Tuesday 18 April 2017

A quiet word in your ear...

First of all, a quiet word in the ear of parties appearing before the Commerce Commission.

Look at para 38 of the written reasons for the SkyTV/Vodafone decline. I've bolded the bit that's most important. The para reads
We collected and reviewed some useful evidence from which to construct the factual and counterfactual and our competition analysis. However, we also note that a number of parties provided some submissions on the merger that did not seem, to us, to accord entirely with statements made by the submitters elsewhere, including in internal records. We did not consider that all evidence of past or present conduct or events provided a reliable predictor of future likely impact.
This, folks, is somewhere in the general territory of a reproof, rebuke, and warning, and it's a good reminder (as I've advised before) not to take an opportunistic approach to competition or regulation proceedings. One of your biggest assets is your credibility, and your advisers'. While you will be tempted - of course you will - to run arguments that are inconsistent with what you've said somewhere else, to run with the incumbent hare and hunt with the new entrant hounds, don't do it.

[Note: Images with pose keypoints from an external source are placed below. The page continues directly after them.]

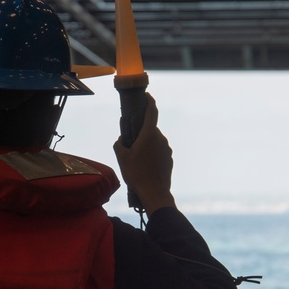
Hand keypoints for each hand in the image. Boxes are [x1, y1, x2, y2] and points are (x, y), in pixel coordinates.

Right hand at [113, 95, 175, 212]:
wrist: (155, 192)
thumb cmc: (137, 174)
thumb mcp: (122, 158)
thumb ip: (119, 144)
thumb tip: (120, 140)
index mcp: (149, 134)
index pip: (152, 111)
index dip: (150, 101)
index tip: (147, 96)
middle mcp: (161, 139)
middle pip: (151, 129)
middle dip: (141, 132)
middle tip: (131, 141)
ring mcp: (167, 149)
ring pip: (155, 141)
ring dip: (146, 145)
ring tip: (137, 158)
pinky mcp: (169, 159)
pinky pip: (159, 151)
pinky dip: (152, 154)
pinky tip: (145, 166)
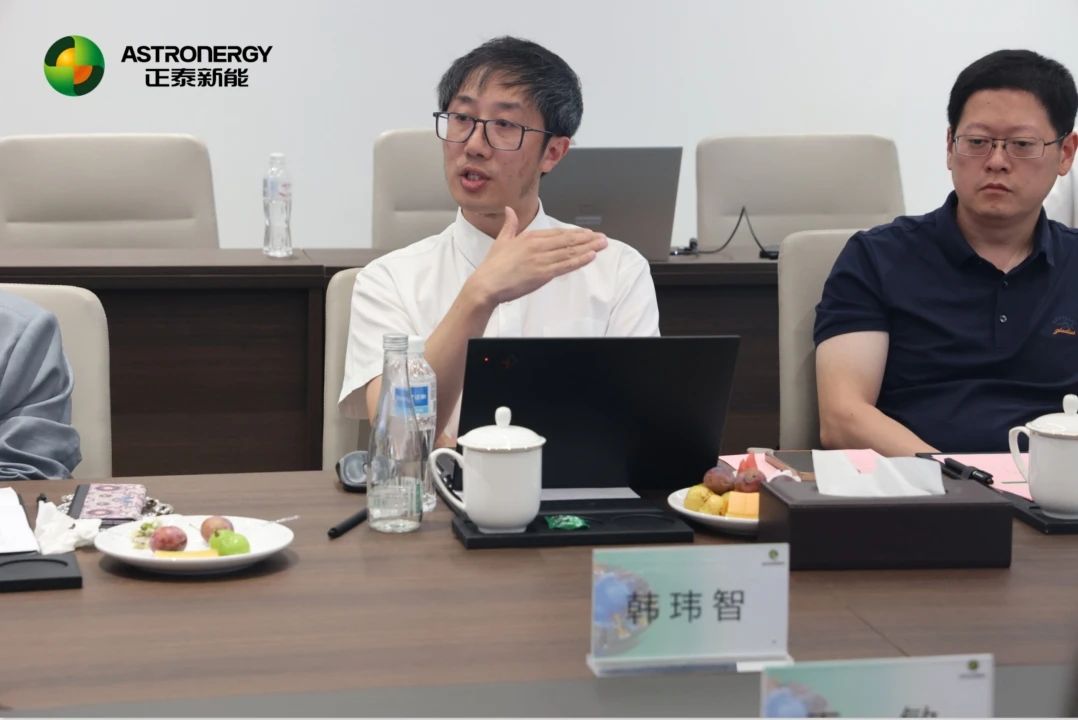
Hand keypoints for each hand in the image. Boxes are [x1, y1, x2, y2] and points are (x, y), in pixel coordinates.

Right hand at [466, 206, 607, 307]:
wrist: (487, 284)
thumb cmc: (493, 266)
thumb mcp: (502, 240)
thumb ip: (509, 224)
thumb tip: (509, 209)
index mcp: (529, 237)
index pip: (557, 233)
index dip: (574, 233)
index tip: (587, 233)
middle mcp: (537, 246)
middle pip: (567, 240)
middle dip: (587, 239)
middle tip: (602, 238)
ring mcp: (541, 259)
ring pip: (569, 251)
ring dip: (588, 248)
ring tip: (602, 245)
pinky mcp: (543, 274)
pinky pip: (565, 265)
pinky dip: (579, 260)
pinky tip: (590, 256)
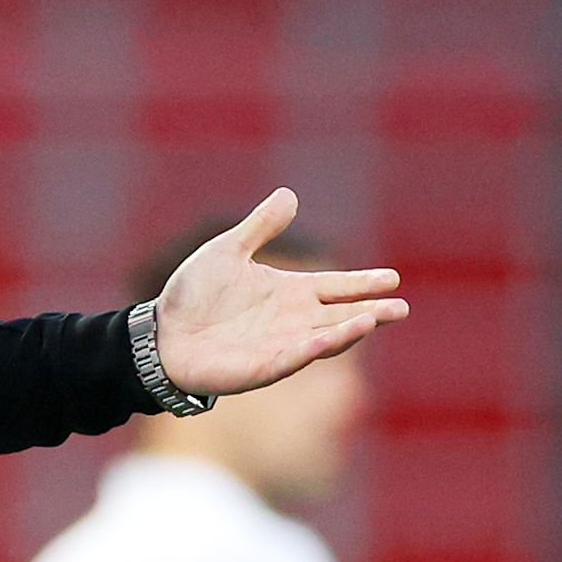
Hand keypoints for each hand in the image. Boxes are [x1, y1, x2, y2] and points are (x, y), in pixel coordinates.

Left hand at [155, 188, 407, 396]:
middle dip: (371, 311)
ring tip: (376, 318)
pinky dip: (314, 346)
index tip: (393, 278)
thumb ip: (259, 227)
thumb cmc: (194, 295)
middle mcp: (291, 320)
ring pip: (325, 337)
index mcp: (288, 291)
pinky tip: (333, 336)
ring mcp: (280, 345)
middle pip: (341, 314)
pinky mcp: (262, 367)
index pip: (334, 286)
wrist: (160, 333)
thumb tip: (289, 194)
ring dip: (351, 329)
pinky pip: (294, 356)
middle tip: (401, 307)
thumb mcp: (228, 251)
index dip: (362, 283)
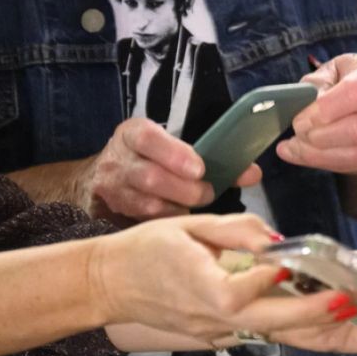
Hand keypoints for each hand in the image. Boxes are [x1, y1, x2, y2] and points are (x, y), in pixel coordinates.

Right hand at [85, 118, 261, 223]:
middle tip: (208, 193)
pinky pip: (144, 221)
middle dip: (186, 190)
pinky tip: (180, 221)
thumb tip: (253, 173)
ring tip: (196, 208)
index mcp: (133, 133)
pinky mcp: (114, 212)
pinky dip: (167, 222)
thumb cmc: (148, 158)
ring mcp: (113, 188)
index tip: (200, 169)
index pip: (148, 139)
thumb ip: (211, 157)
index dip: (175, 154)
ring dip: (179, 209)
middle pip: (151, 178)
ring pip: (148, 204)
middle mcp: (118, 159)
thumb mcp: (169, 146)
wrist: (102, 176)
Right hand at [89, 214, 350, 342]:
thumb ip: (234, 229)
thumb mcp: (187, 225)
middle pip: (264, 323)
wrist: (109, 283)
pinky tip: (311, 310)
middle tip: (347, 300)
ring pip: (265, 332)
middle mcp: (207, 316)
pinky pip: (254, 331)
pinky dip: (284, 323)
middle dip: (309, 313)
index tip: (294, 262)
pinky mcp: (213, 335)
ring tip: (342, 307)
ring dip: (306, 322)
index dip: (267, 280)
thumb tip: (276, 238)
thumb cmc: (146, 247)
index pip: (237, 292)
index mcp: (197, 285)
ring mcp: (211, 331)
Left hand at [276, 53, 356, 173]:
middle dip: (321, 136)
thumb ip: (316, 85)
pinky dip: (325, 162)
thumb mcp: (334, 70)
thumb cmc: (353, 79)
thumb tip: (300, 108)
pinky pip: (355, 165)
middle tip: (297, 133)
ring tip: (294, 148)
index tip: (300, 119)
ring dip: (319, 154)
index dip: (325, 109)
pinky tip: (304, 155)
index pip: (356, 93)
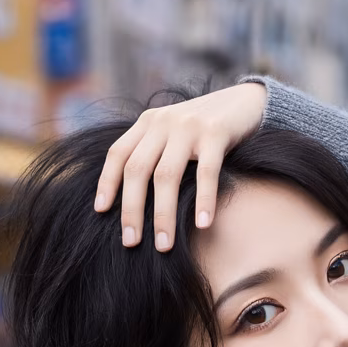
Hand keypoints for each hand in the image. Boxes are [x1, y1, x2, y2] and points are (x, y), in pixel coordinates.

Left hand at [93, 82, 267, 250]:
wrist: (246, 100)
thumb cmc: (206, 128)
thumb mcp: (172, 133)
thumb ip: (154, 153)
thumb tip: (134, 199)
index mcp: (148, 123)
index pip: (118, 154)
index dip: (106, 183)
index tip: (101, 212)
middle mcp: (163, 122)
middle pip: (137, 170)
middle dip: (131, 209)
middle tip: (130, 242)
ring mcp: (189, 127)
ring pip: (166, 176)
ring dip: (163, 215)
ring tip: (164, 245)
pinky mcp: (216, 133)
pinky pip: (206, 172)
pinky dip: (203, 200)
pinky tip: (203, 224)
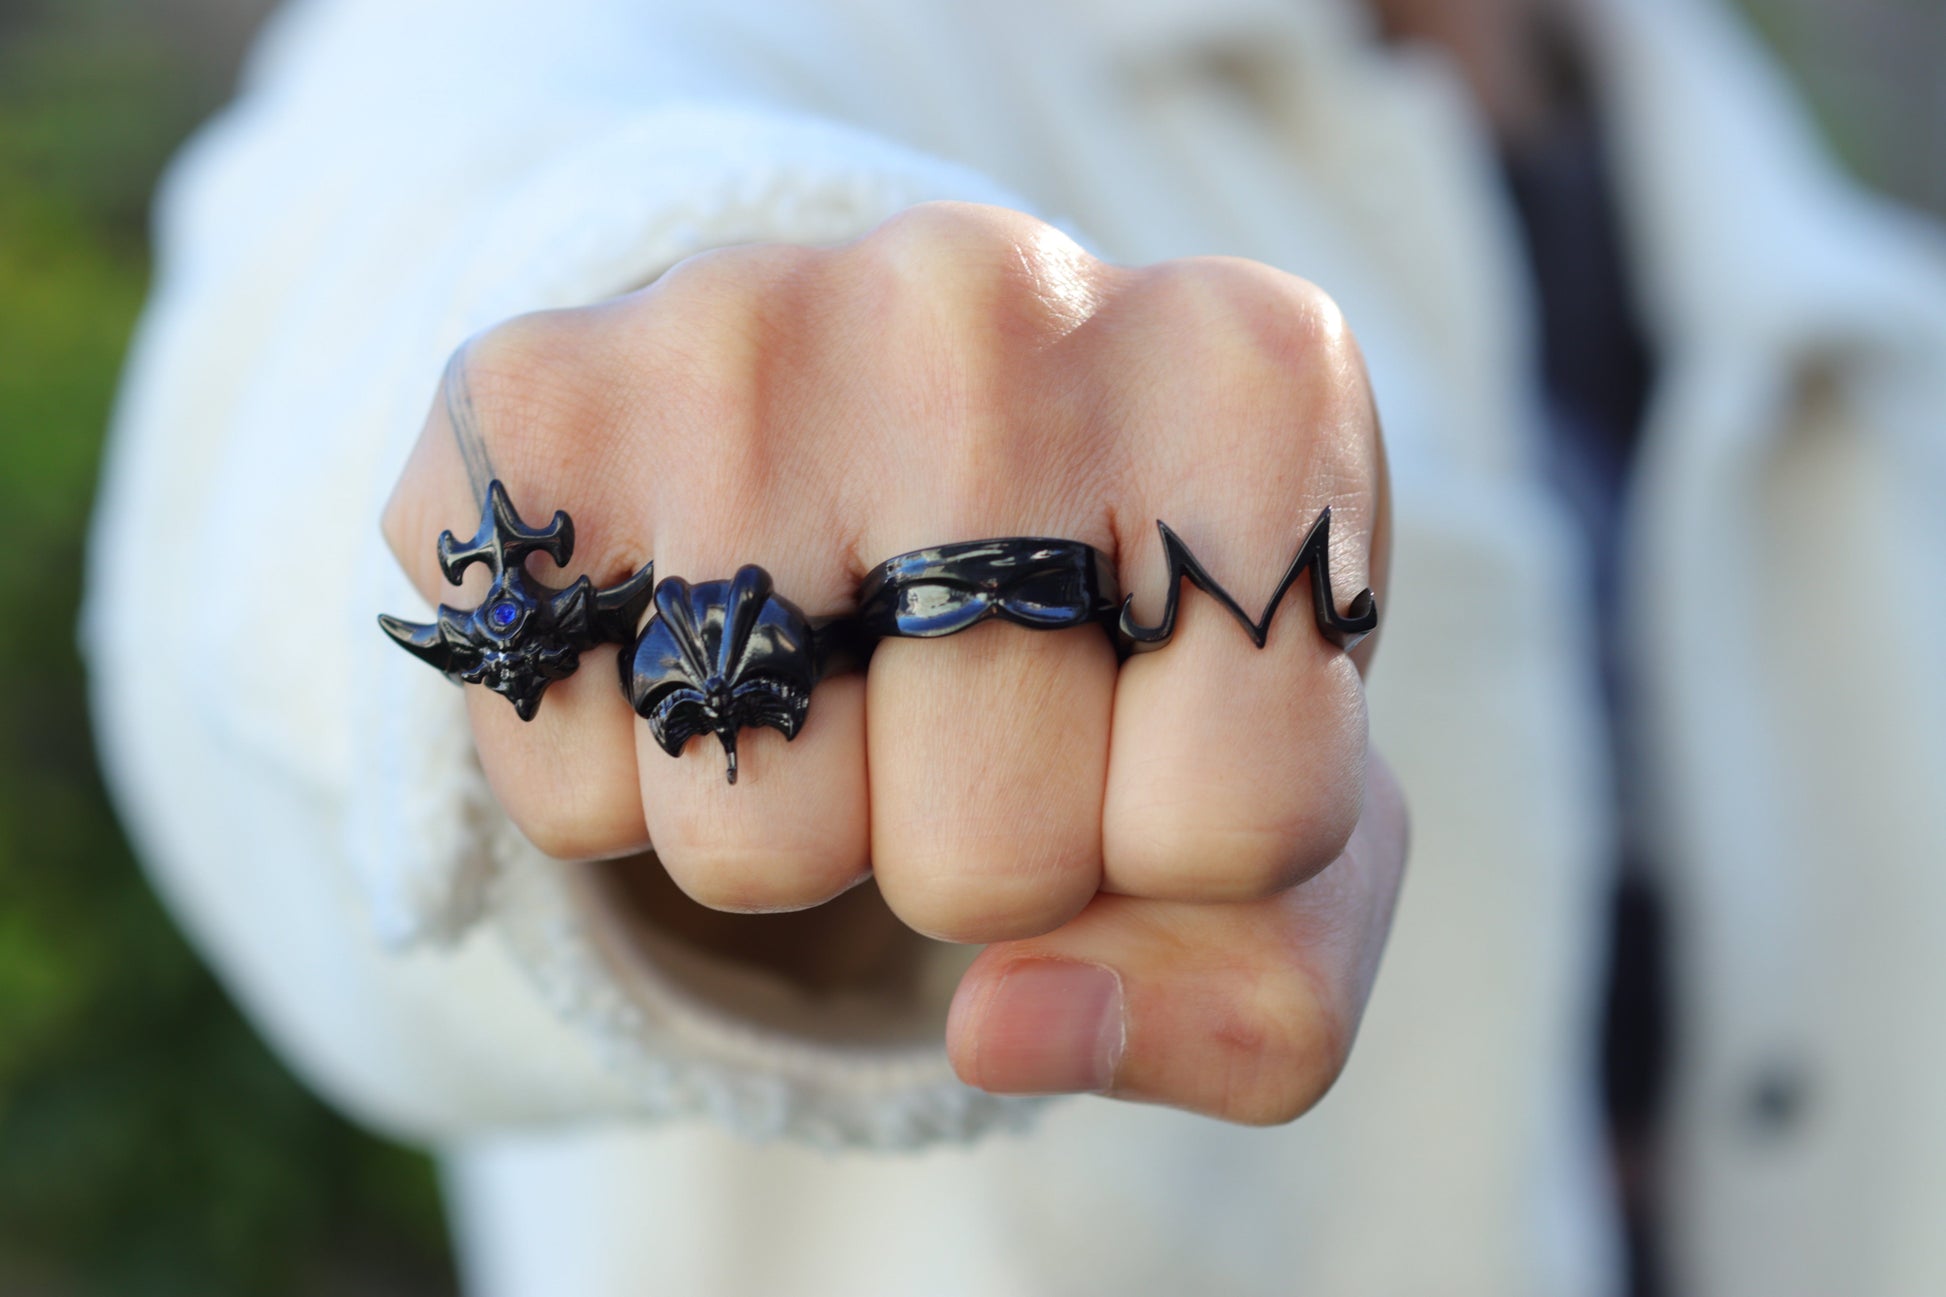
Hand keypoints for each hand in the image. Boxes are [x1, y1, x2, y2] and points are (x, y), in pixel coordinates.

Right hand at [382, 202, 1404, 1122]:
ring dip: (800, 829)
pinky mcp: (532, 395)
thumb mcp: (1268, 826)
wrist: (878, 414)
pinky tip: (680, 632)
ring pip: (762, 847)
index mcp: (1252, 381)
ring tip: (828, 658)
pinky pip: (565, 791)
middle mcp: (1000, 298)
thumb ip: (1250, 1001)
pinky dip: (620, 785)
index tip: (1150, 719)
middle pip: (993, 861)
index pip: (1244, 828)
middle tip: (965, 695)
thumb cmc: (1113, 632)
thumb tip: (1002, 1032)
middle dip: (982, 855)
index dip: (1179, 855)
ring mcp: (747, 324)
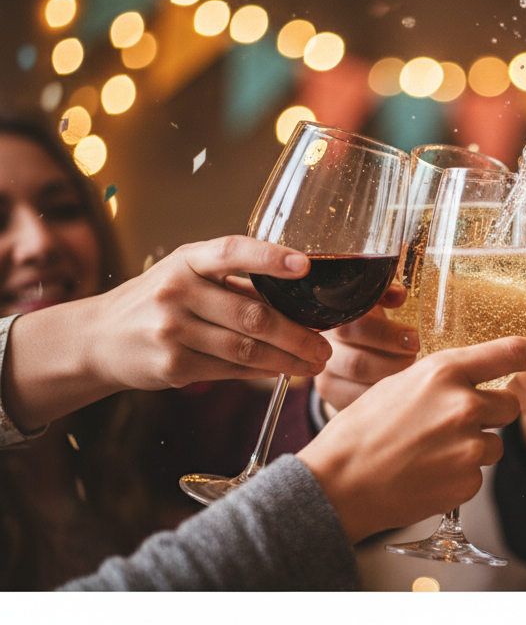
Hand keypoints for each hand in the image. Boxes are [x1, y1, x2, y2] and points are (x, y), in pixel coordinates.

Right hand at [4, 236, 332, 431]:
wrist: (100, 338)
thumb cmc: (159, 299)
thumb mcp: (188, 275)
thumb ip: (235, 282)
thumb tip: (299, 297)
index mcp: (188, 260)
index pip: (233, 251)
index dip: (270, 257)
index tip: (305, 264)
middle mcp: (178, 291)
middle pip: (252, 316)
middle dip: (297, 335)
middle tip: (325, 345)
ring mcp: (173, 330)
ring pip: (246, 349)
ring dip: (287, 360)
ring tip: (313, 364)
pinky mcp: (173, 365)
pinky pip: (230, 370)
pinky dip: (261, 373)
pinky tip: (282, 372)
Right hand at [299, 336, 525, 542]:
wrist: (339, 484)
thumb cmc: (361, 432)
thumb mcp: (400, 384)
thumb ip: (442, 380)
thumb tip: (472, 379)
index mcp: (445, 372)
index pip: (509, 353)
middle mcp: (464, 405)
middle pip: (510, 406)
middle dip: (492, 414)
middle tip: (456, 423)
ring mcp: (469, 447)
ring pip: (495, 443)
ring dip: (474, 447)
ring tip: (430, 452)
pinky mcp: (468, 483)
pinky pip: (478, 474)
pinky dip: (460, 474)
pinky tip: (427, 473)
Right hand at [314, 283, 417, 415]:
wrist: (348, 348)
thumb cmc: (369, 320)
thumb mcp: (374, 303)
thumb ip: (385, 294)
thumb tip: (399, 295)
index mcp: (333, 317)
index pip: (354, 327)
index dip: (385, 335)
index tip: (414, 339)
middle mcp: (321, 347)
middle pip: (357, 363)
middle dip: (395, 363)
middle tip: (418, 360)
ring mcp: (323, 376)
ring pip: (358, 389)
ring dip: (392, 384)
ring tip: (415, 376)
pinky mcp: (332, 398)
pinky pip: (359, 405)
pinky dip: (385, 401)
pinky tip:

And a quiet word in the Commission's ear, too.

At [15] the Commission says (I've italicised the bit I want to talk about)
We make a pragmatic and expert assessment of what is likely to occur in the future with and without the merger
which rang a bell, since something very like it appears in the Mergers and Acquisitions Guidelines, except that there (in para 2.35) it reads
We make a pragmatic and commercial assessment of what is likely to occur in the future with and without the merger
Perhaps this upgrade is a good 'deference' card to have in your hand in the appellate courts. But on the other hand you wouldn't want one of them saying something like, "We have difficulty seeing how an 'expert' tribunal could come to those conclusions on the facts before it", would you?

Bit more humility, lads and lasses. It's the Kiwi way.